Áreas de Atuação

O campo de trabalho com maior abrangência para quem quer atuar nesta área está ligado às perícias no âmbito do Poder Judiciário, que ocorrem quando o material em questão envolver conhecimento técnico, podendo ser solicitada pelas partes ou determinada pelo juiz.
O perito judicial detém de conhecimentos especializados, sua formação e sua imparcialidade permitem oferecer uma ideia mais objetiva sobre o assunto.

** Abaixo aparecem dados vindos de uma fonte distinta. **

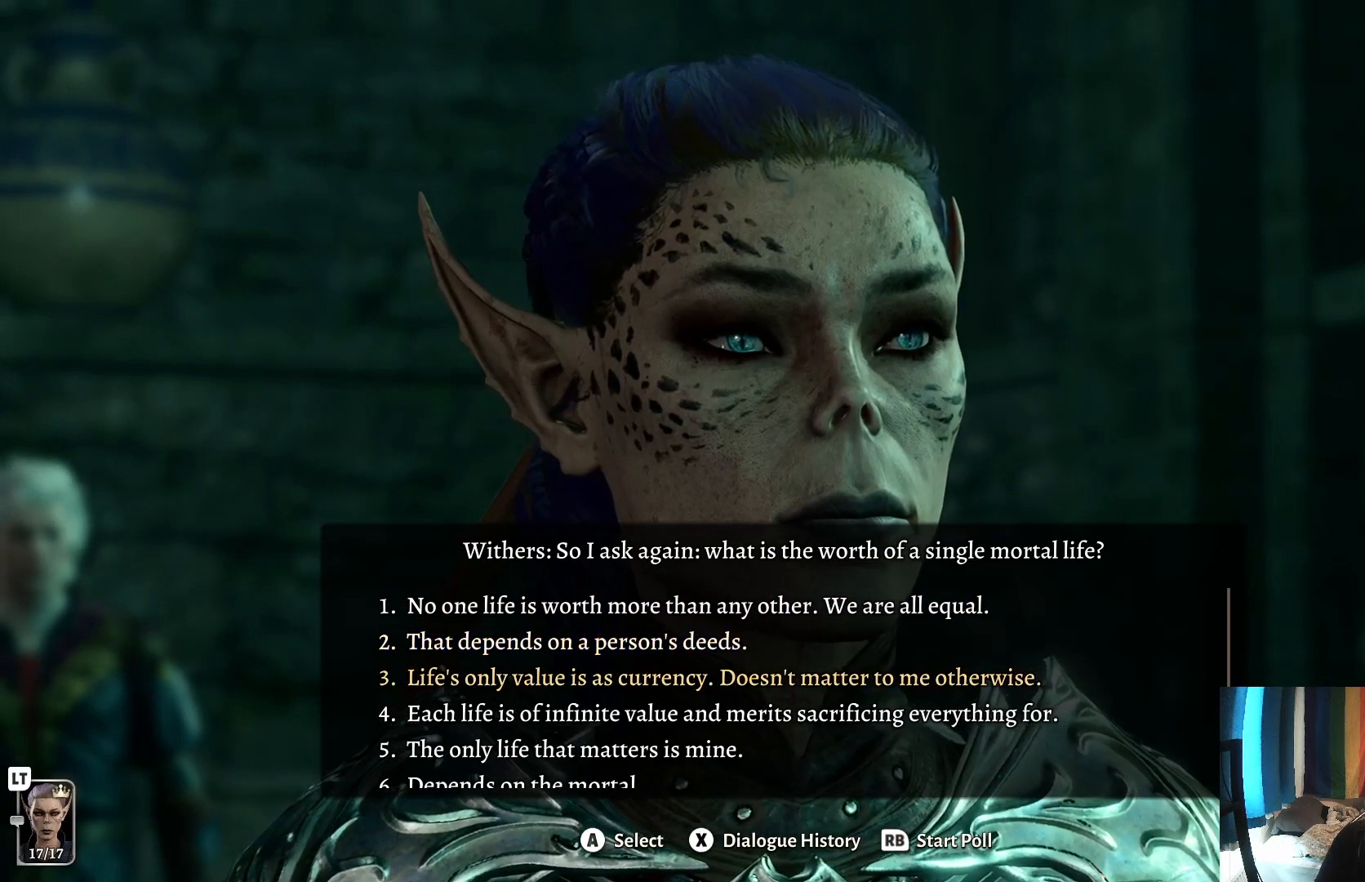
{"buttons": [], "left_stick": "center", "right_stick": "center", "events": [[67, "DPAD_DOWN", "down"], [150, "DPAD_DOWN", "up"], [233, "DPAD_DOWN", "down"], [317, "DPAD_DOWN", "up"], [433, "DPAD_DOWN", "down"], [483, "DPAD_DOWN", "up"]]}
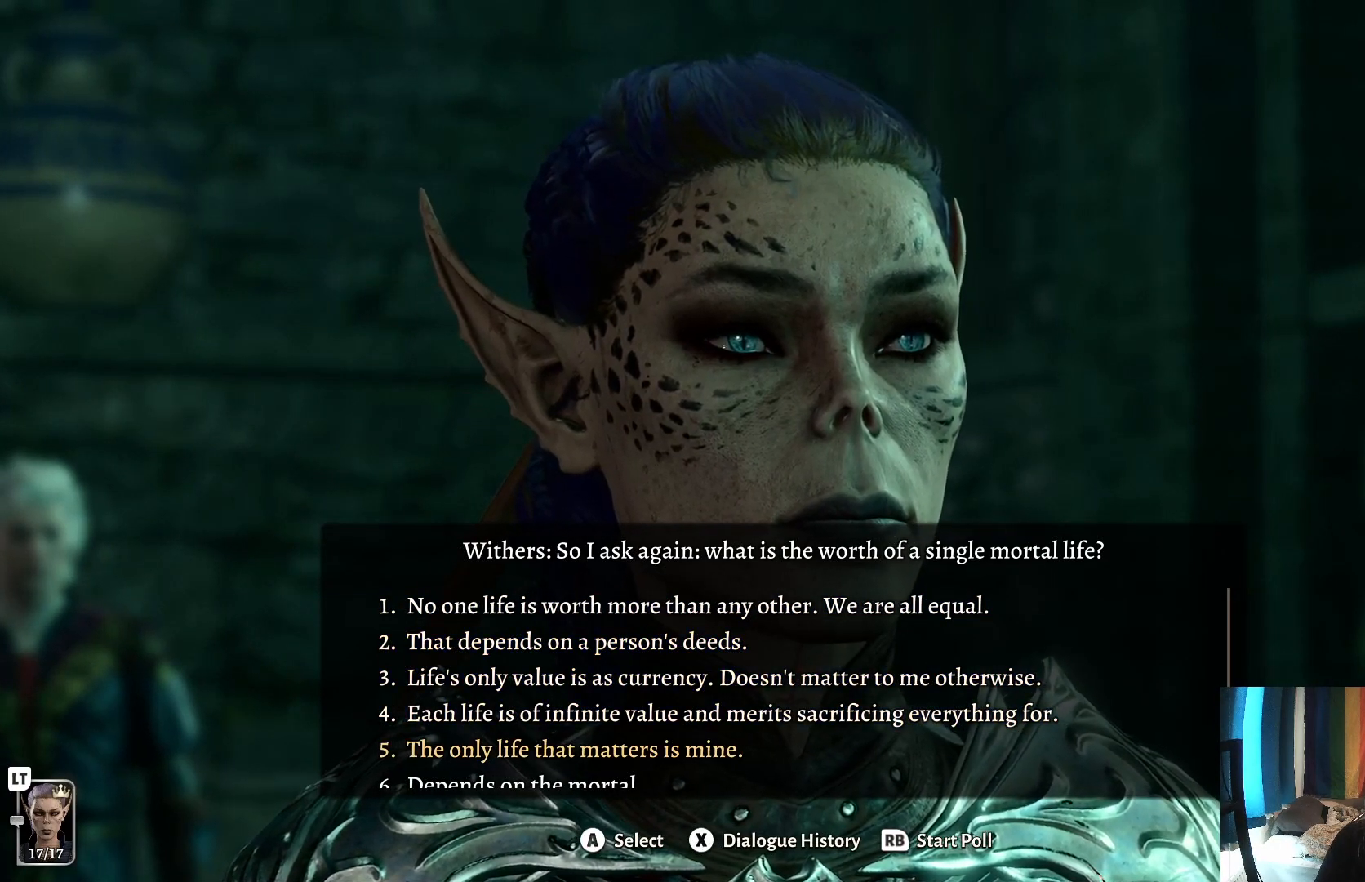
{"buttons": [], "left_stick": "center", "right_stick": "center", "events": [[100, "DPAD_DOWN", "down"], [183, "DPAD_DOWN", "up"]]}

Desta maneira, o juiz conhece uma versão técnica rigorosa de alguém que conhece bem a matéria para poder dar andamento a causa processual.
O juiz, ao determinar a realização da prova pericial, consecutivamente nomeia o perito, que é o profissional de sua inteira confiança, podendo as partes da causa indicar seus assistentes técnicos (não é obrigatório, ao contrário do perito).
A função desempenhada pelo assistente técnico é acompanhar a perícia em todas as fases, colaborando com o perito no que for possível e elaborar seu parecer técnico, que é uma análise sobre o laudo pericial, expondo sua concordância ou discordância a que diz respeito ao conteúdo do trabalho.
O assistente técnico contesta o laudo desenvolvido pelo perito judicial, seguindo o parâmetro técnico necessário e segundo o interesse do seu cliente, dentro das especificações que regem o Código de Ética Profissional.
Conforme a Lei nº 13.105, de 16 de março de 2015:
Art. 466. O perito cumprirá escrupulosamente o encargo que lhe foi cometido, independentemente de termo de compromisso.
§ 1º Os assistentes técnicos são de confiança da parte e não estão sujeitos a impedimento ou suspeição.
§ 2º O perito deve assegurar aos assistentes das partes o acesso e o acompanhamento das diligências e dos exames que realizar, com prévia comunicação, comprovada nos autos, com antecedência mínima de 5 (cinco) dias.
Pode-se observar as diferenças entre Perito Judicial e Assistente Técnico através da Tabela 1.
Tabela 1 - Diferenças entre perito judicial e assistente técnico
FONTE: (The Statistiics Portal, 2016)
A perícia informal, é obtida em audiência pelo próprio juiz que inquire o perito e os assistentes técnicos. E não demanda confecção de um laudo.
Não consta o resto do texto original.